_Problem requirements_: Turn the entries, from their start through the line containing "table_cell Abril 9 1971 [281, 186, 438, 477]", into a two-column CSV with the columns request and response. Give one row per request, put its text and its answer each in a single quoted field with line breaks replaced by spaces, and leave the pictures out.
-- Start of Input data --
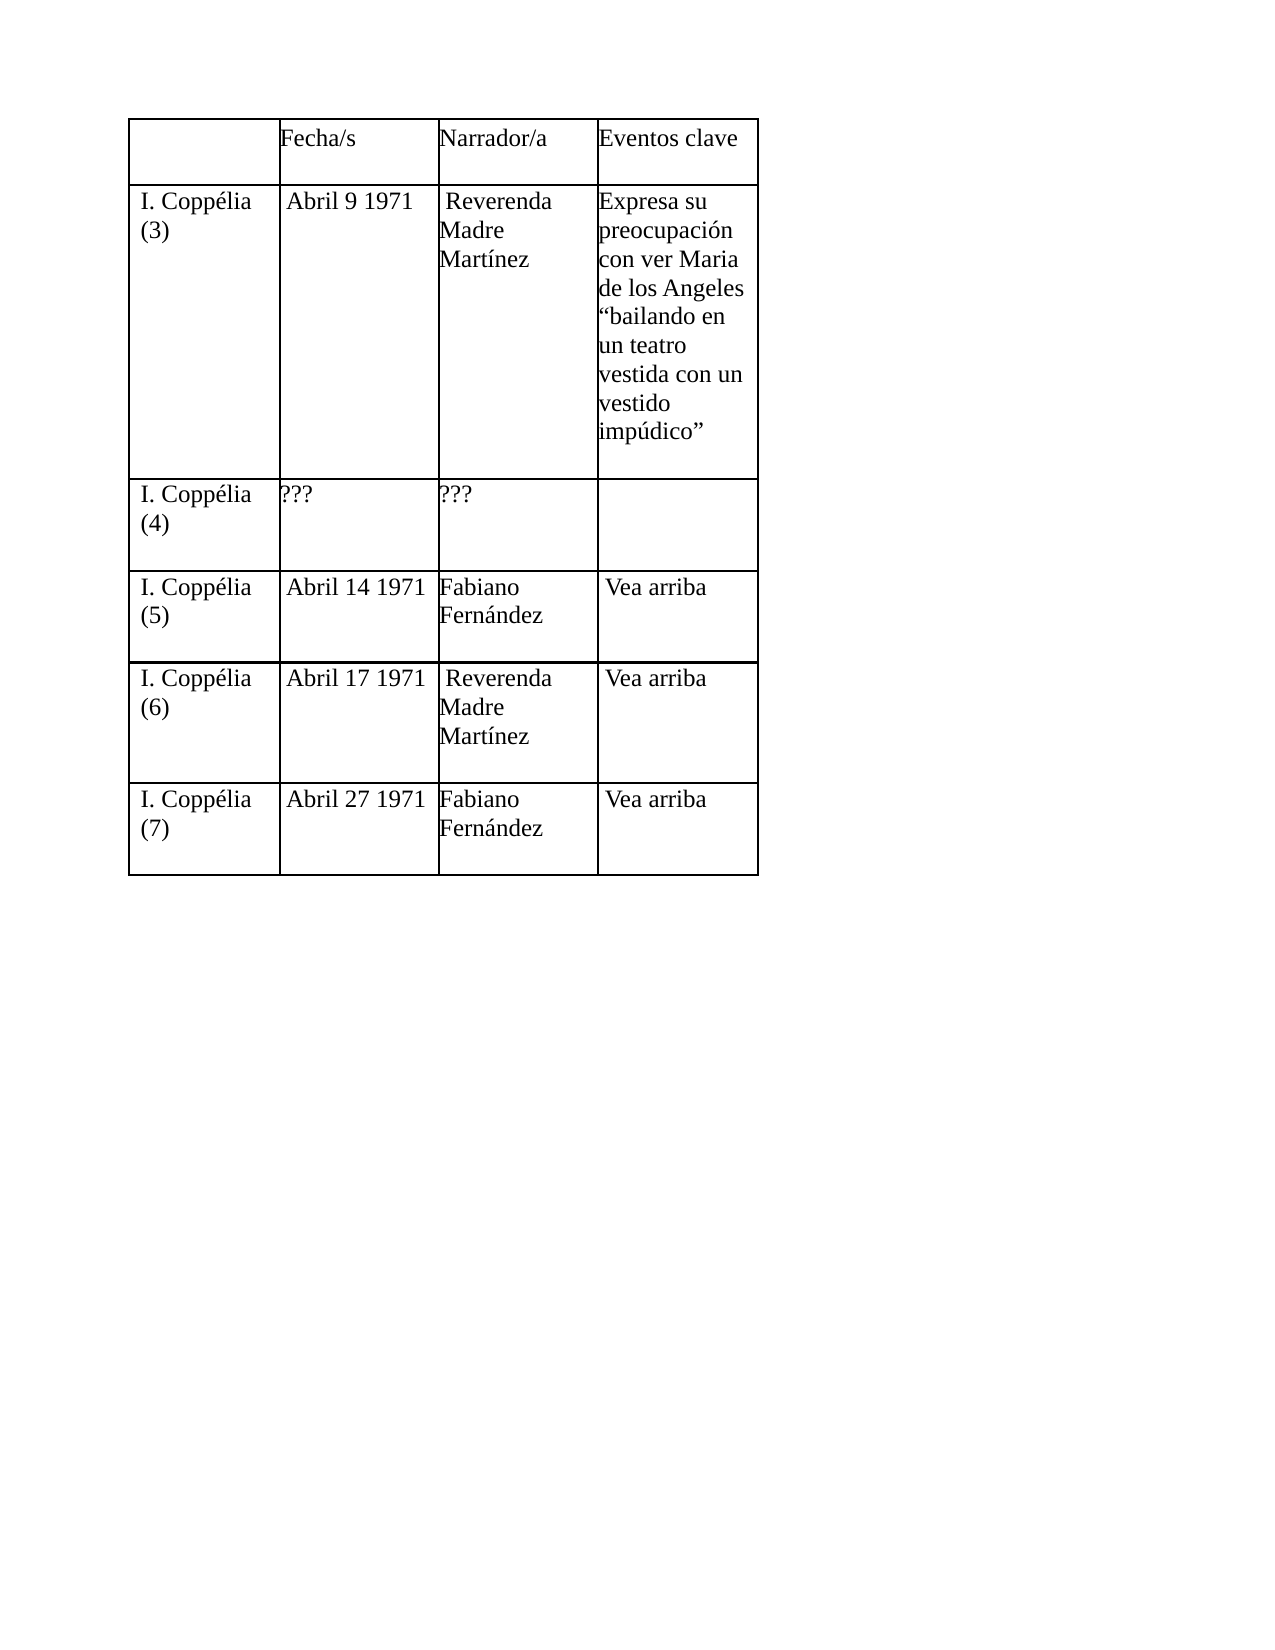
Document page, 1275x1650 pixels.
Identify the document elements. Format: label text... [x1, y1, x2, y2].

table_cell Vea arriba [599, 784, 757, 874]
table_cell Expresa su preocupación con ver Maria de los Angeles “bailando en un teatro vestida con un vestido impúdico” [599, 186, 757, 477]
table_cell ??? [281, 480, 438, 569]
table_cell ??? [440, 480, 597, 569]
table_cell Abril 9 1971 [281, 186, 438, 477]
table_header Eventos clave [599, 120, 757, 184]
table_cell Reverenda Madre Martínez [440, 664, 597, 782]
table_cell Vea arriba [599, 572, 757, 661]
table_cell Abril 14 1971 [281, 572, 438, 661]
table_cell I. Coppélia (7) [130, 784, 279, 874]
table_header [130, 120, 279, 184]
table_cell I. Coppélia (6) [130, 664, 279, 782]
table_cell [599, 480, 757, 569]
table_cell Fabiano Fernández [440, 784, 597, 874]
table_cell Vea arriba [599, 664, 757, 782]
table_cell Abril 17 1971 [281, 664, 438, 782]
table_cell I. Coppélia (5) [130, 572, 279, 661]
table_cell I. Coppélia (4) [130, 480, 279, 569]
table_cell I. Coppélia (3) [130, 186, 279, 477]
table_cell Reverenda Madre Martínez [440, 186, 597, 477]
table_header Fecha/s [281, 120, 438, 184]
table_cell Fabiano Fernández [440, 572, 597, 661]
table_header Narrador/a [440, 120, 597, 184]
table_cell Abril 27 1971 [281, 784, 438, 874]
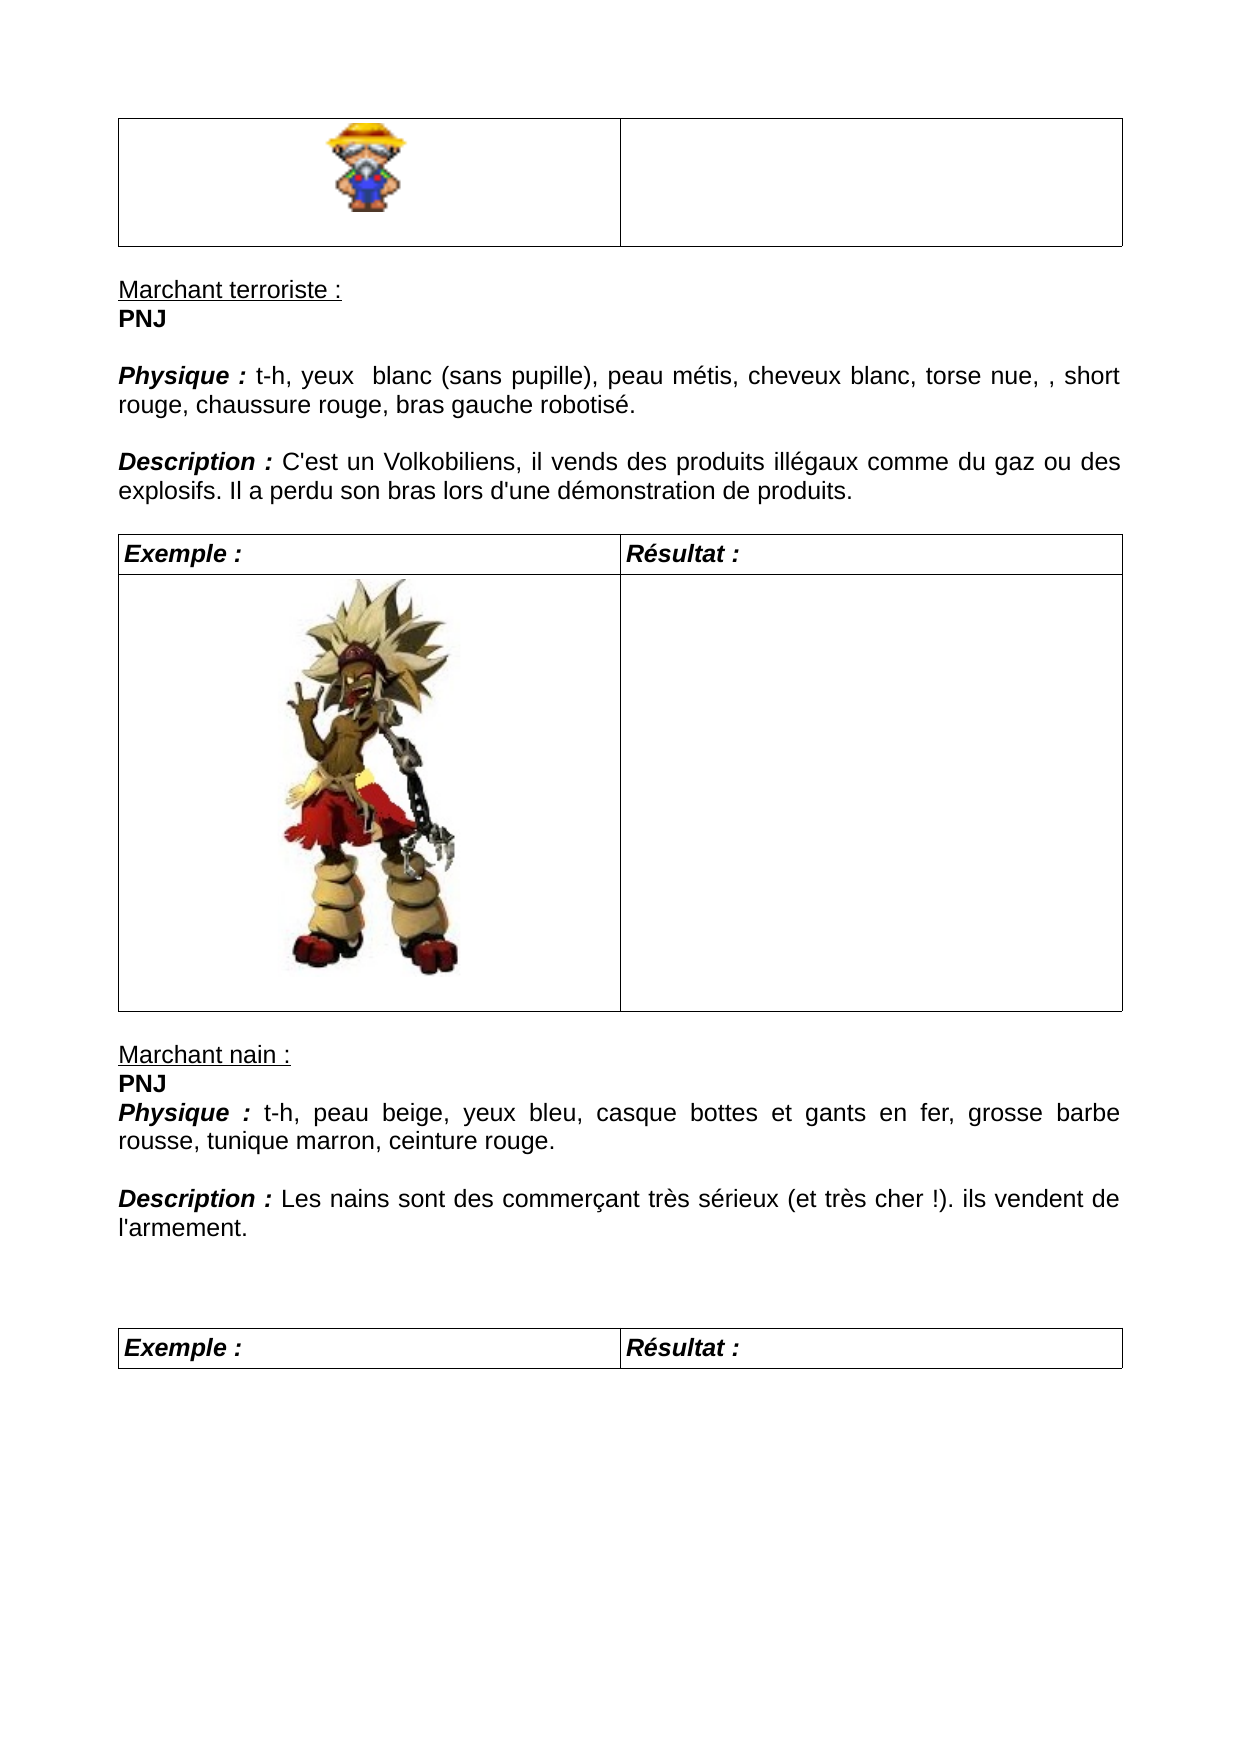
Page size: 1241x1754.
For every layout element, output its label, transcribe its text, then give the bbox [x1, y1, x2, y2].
-- End of Input data --
_Exercise response_:
request,response
"Document page, 1275x1650 pixels. Identify the document elements. Format: label text... [x1, y1, x2, y2].","table_cell Vea arriba [599, 784, 757, 874] table_cell Expresa su preocupación con ver Maria de los Angeles “bailando en un teatro vestida con un vestido impúdico” [599, 186, 757, 477] table_cell ??? [281, 480, 438, 569] table_cell ??? [440, 480, 597, 569] table_cell Abril 9 1971 [281, 186, 438, 477]"